#### WHAT TO WORK ON
Only the lines from the one containing "[768,440,819,451] firewall ->" to the end of the records belong in the answer; repeat them exactly and drop the pictures.

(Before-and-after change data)
+ + +
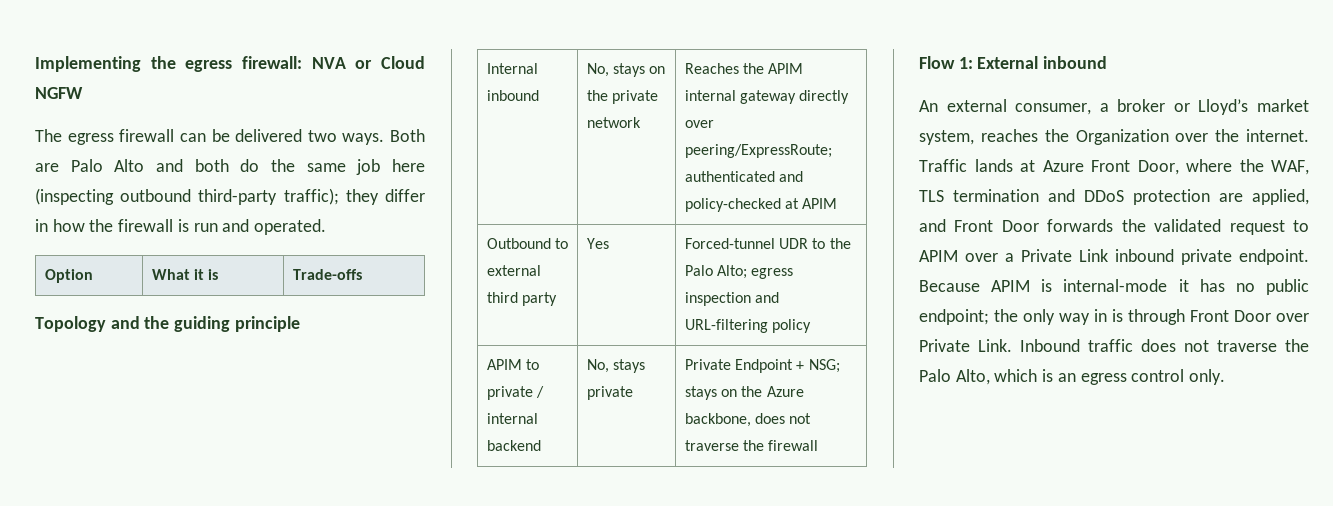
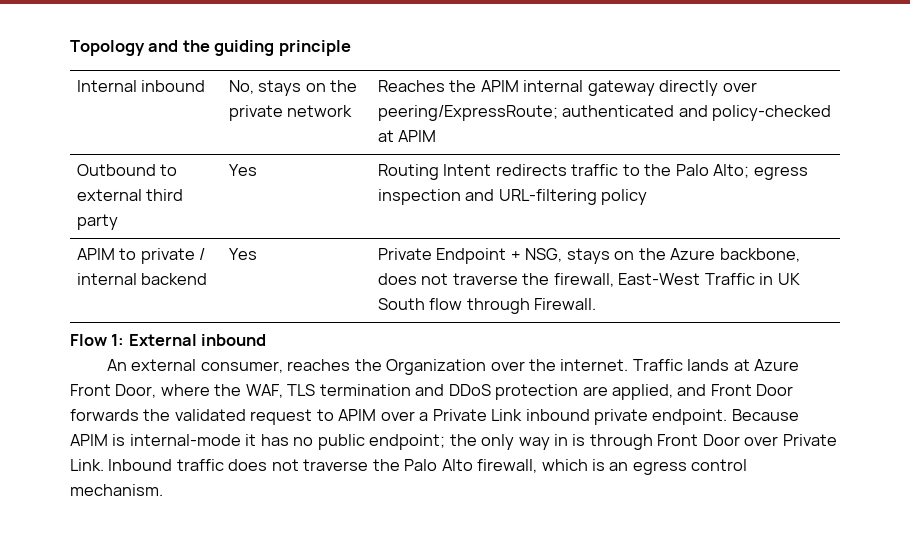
[35,56,426,72] [35,87,83,99] [35,129,425,145] [35,159,425,175] [35,188,425,205] [35,219,327,235] [44,269,93,283] [151,269,219,280] [292,269,362,280] Implementing the egress firewall: NVA or Cloud NGFW // The egress firewall can be delivered two ways. Both are Palo Alto and both do the same job here (inspecting outbound third-party traffic); they differ in how the firewall is run and operated. // Option | What it is | Trade-offs // -> (70, 48) none
[684,238,808,249] Forced-tunnel UDR -> [377,164,619,180] Routing Intent redirects traffic
[586,359,645,373] [586,386,633,400] No, stays private -> [228,248,257,260] Yes
[808,359,840,373] NSG; -> [525,248,563,262] NSG,
[768,440,819,451] firewall -> [553,273,800,287] [377,298,597,314] firewall, East-West Traffic in UK South flow through Firewall.
[1099,99,1309,115] [919,130,974,145] a broker or Lloyd’s market system, -> (283, 367) none
[955,369,990,385] Alto, -> [441,459,538,473] Alto firewall,
[1189,369,1226,385] only. -> [70,484,163,496] mechanism.

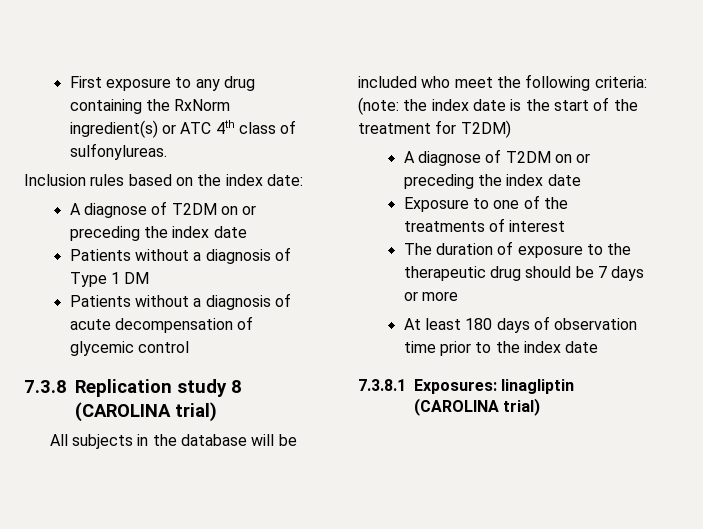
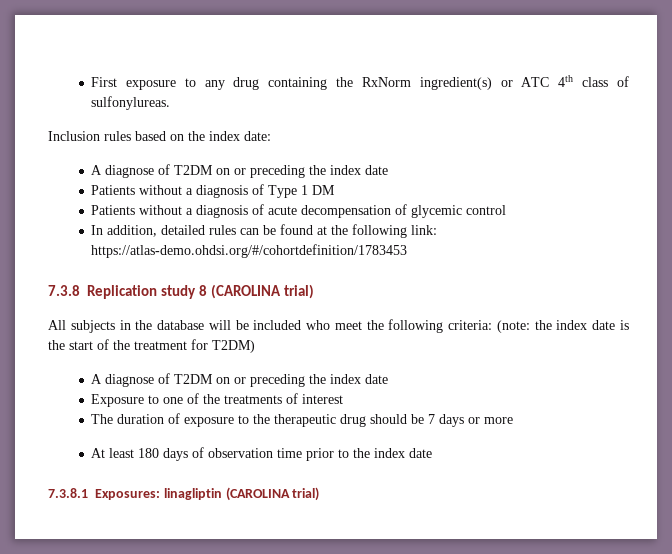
(190, 347) none -> [91,224,438,238] [91,244,408,258] // In addition, detailed rules can be found at the following link: https://atlas-demo.ohdsi.org/#/cohortdefinition/1783453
+ + +
#### ANSWER TO THIS PROBLEM
[768,440,819,451] firewall -> [553,273,800,287] [377,298,597,314] firewall, East-West Traffic in UK South flow through Firewall.
[1099,99,1309,115] [919,130,974,145] a broker or Lloyd’s market system, -> (283, 367) none
[955,369,990,385] Alto, -> [441,459,538,473] Alto firewall,
[1189,369,1226,385] only. -> [70,484,163,496] mechanism.

(190, 347) none -> [91,224,438,238] [91,244,408,258] // In addition, detailed rules can be found at the following link: https://atlas-demo.ohdsi.org/#/cohortdefinition/1783453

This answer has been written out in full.